By JON GARELICK  |  August 14, 2008

The rock thing is going around a lot in jazz these days, and it’s not really much like the old “jazz-rock fusion,” which was more often about funk jams. The “rock” on display at Newport was about songs. Ratliff has called Scott’s quintet (with guitarist Matt Stevens) the jazz equivalent of Coldplay, and he has a point. Aaron Parks, playing piano with Scott on Saturday, has a new disc very much in the current jazz-rock mold (see “Off the Record,” on page 18). And pianist Marco Benevento’s trio played My Morning Jacket’s “Golden,” Deerhoof’s “Twin Killers” (with a quote from “Rhapsody in Blue”), and Led Zeppelin’s “Friends.” This was bombastic, leadfoot, pedal-to-the-metal instrumental rock. On the last, saxophonist Chris Potter joined as a special guest, and he must have figured, what the hell, it’s a blues — he played his usual kick-ass solo. The twentysomethings beside me in the front row ate it up; I fled.

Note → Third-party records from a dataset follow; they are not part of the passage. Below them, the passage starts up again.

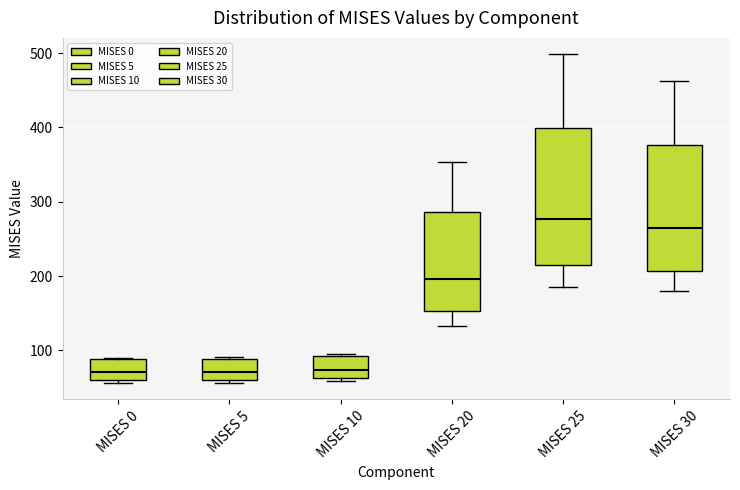

Reading left to right, read every box against the y-axis: the position of its median line, the range the box covers, and the ends of its whiskers. The values are not printed on the chart, so give them approximately, as read against the axis.

MISES 0: median 70, box 60 to 90, whiskers 60 (just below the box's lower edge) to 90
MISES 5: median 70, box 60 to 90, whiskers 60 (just below the box's lower edge) to 90
MISES 10: median 70, box 60 to 90, whiskers 60 (just below the box's lower edge) to 90
MISES 20: median 200, box 150 to 290, whiskers 130 to 350
MISES 25: median 280, box 210 to 400, whiskers 190 to 500
MISES 30: median 260, box 210 to 380, whiskers 180 to 460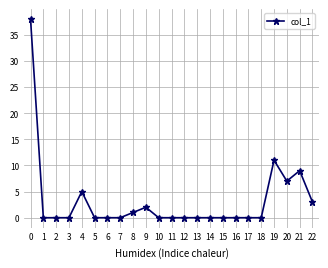

Is it true that the value at 2 is 0?

True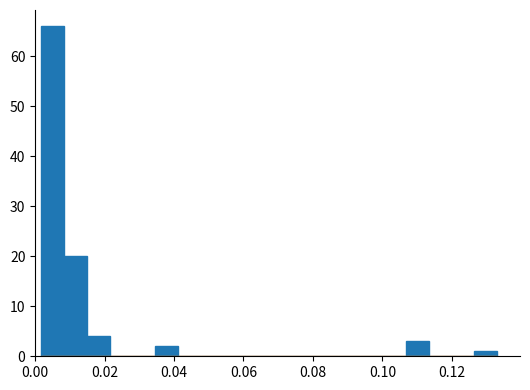

Around what value on the x-axis is the tallest bar? Give the approximate position of its centre, as read against the axis.

0.006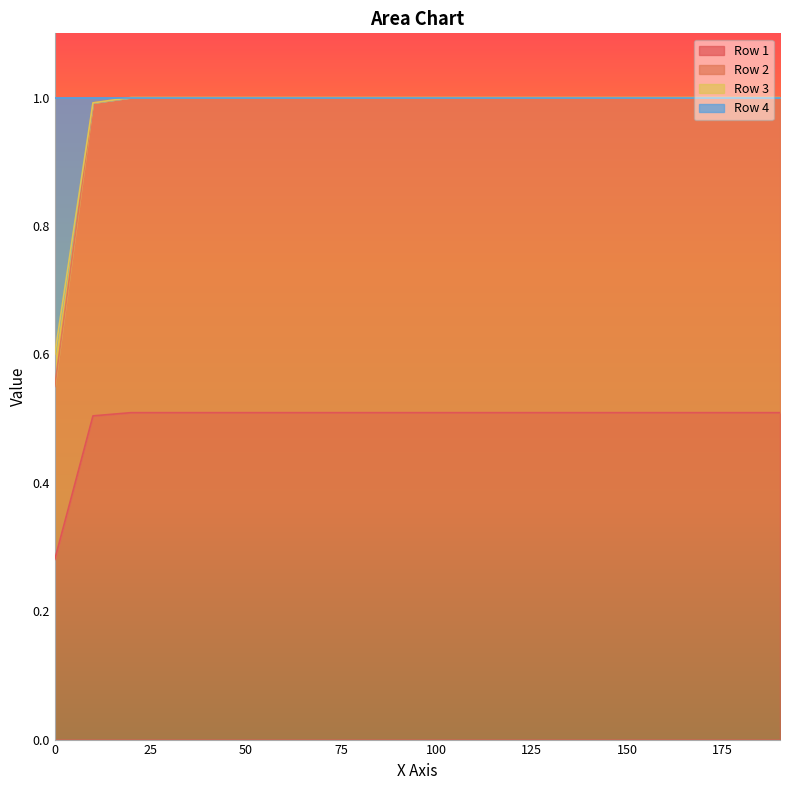

What is the value of the Row 1 point at the 18th from the left?

0.5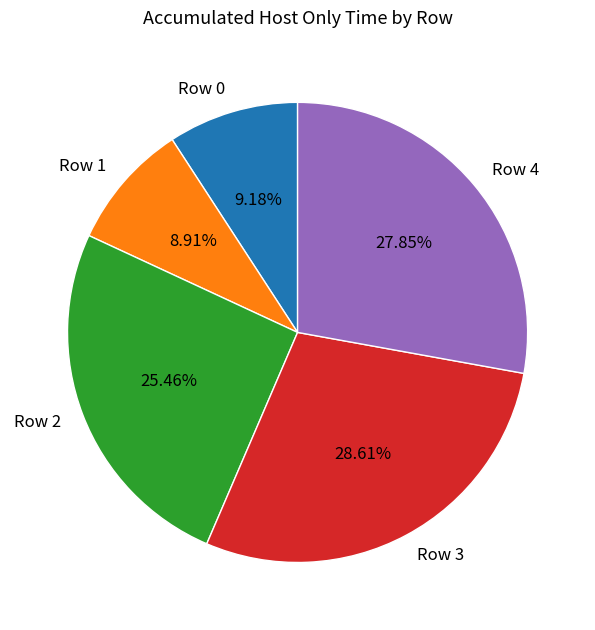

To the nearest percent, what percentage of the pie is Row 3?

29%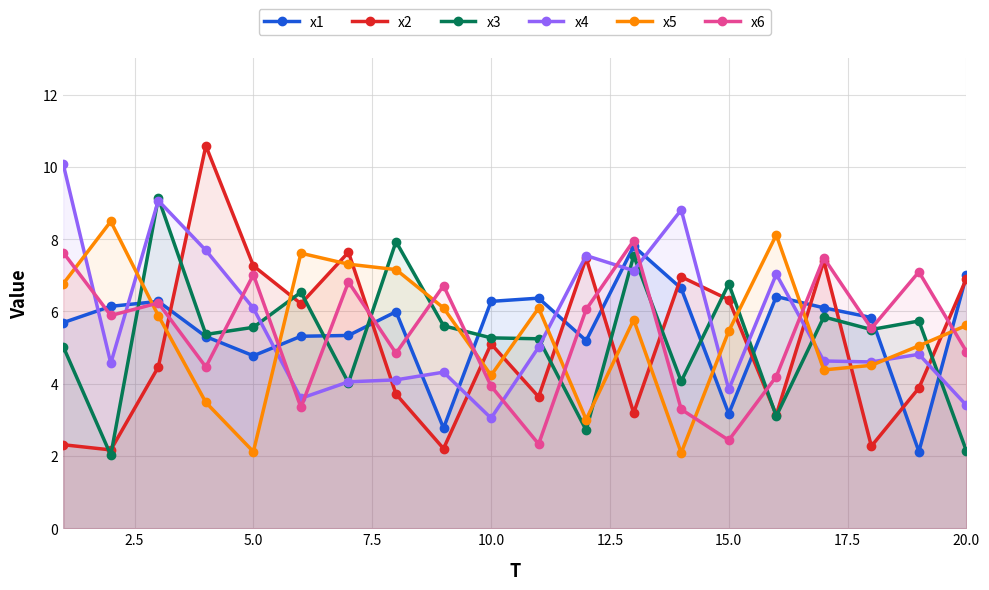

What is the maximum value shown in the chart?

10.6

It’s ironic that one of the persons responsible for the popularity of classic rock being played by a piano trio, Ethan Iverson, is these days touring with Charlie Haden. The duo played the Regattabar last Thursday, and on Saturday, Iverson, Haden, and guitarist Bill Frisell played the Pavilion Stage. I can’t remember the last time I heard the sui generis Frisell do bebop, but here he was playing “My Old Flame” like Jimmy Raney with Stan Getz or something, and Iverson used all that Bad Plus precision and control in the service of song-form classicism, but he also drifted off into a series of scales in a very un-Bad-Plus-like reverie. Haden, meanwhile, took one of the best solos I’ve ever heard from him: it was pure melodic invention, with a minimum of scalar ornamentation, in his deep, singular, one-note-at-a-time vocal style.

In the Newport mixed crowd, it’s always interesting to see what will get over — what will project to the masses on the big main JVC Stage facing the harbor, as well as what will draw people to the Pavilion Stage (400 folding seats plus an easy couple of hundred spillover) and the tiny Waterside Stage (100 seats, plus overflow). It’s also a test of constantly shifting demands on audience attention. When Herbie Hancock’s playing “Rockit,” your ass will move even if you aren’t listening, and when Benevento is playing “Golden,” your foot will stomp even if you hate it.

The twentysomething Brit band Empirical played more than an hour of their complicated arrangements, continually shifting meters, rarely settling on a groove you could latch onto, but offering plenty of roiling rhythmic activity and some stunning solos. Still, when I walked over to the Pavilion to check out guitarist Loueke’s powerful trio, I realized how deep was my need for a driving 4/4 that just burned. Fred Wesley played deathless JB funk that put you in awe of its brilliant design (what is the secret that James’s former sidemen seem to have bottled?) at the same time that it had you jumping out of your skin. Chris Potter (who showed up everywhere as a sideman) made abstract funk with his Underground band that burned and grooved without a bass player — Fender Rhodes, drums, and guitar were all it took.